§ Assignment
The output is to match the entries below character for character.

§ Task input

════════════════════

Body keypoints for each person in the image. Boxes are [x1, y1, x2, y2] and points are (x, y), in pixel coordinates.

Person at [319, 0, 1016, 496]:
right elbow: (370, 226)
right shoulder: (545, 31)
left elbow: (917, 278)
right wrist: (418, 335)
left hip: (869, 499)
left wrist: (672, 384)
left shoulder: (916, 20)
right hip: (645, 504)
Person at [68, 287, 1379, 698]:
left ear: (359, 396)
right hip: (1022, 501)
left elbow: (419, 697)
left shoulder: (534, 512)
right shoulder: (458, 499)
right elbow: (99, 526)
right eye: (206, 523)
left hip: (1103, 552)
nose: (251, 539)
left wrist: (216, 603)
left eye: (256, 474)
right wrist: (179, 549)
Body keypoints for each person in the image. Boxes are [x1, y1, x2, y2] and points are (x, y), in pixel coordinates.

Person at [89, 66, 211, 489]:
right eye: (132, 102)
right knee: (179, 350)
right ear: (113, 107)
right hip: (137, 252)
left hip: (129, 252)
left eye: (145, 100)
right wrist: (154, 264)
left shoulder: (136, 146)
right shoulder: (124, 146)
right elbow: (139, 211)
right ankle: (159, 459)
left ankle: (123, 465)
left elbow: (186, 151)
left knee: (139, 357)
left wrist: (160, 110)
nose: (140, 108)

════════════════════

§ Result of this exercise
Body keypoints for each person in the image. Boxes are [x1, y1, x2, y2] and points are (x, y), in pixel coordinates.

Person at [319, 0, 1016, 496]:
right elbow: (370, 226)
right shoulder: (545, 31)
left elbow: (917, 278)
right wrist: (418, 335)
left hip: (869, 499)
left wrist: (672, 384)
left shoulder: (916, 20)
right hip: (645, 504)
Person at [68, 287, 1379, 698]:
left ear: (359, 396)
right hip: (1022, 501)
left elbow: (419, 697)
left shoulder: (534, 512)
right shoulder: (458, 499)
right elbow: (99, 526)
right eye: (206, 523)
left hip: (1103, 552)
nose: (251, 539)
left wrist: (216, 603)
left eye: (256, 474)
right wrist: (179, 549)
Body keypoints for each person in the image. Boxes are [x1, y1, x2, y2] and points are (x, y), in pixel coordinates.

Person at [89, 66, 211, 489]:
right eye: (132, 102)
right knee: (179, 350)
right ear: (113, 107)
right hip: (137, 252)
left hip: (129, 252)
left eye: (145, 100)
right wrist: (154, 264)
left shoulder: (136, 146)
right shoulder: (124, 146)
right elbow: (139, 211)
right ankle: (159, 459)
left ankle: (123, 465)
left elbow: (186, 151)
left knee: (139, 357)
left wrist: (160, 110)
nose: (140, 108)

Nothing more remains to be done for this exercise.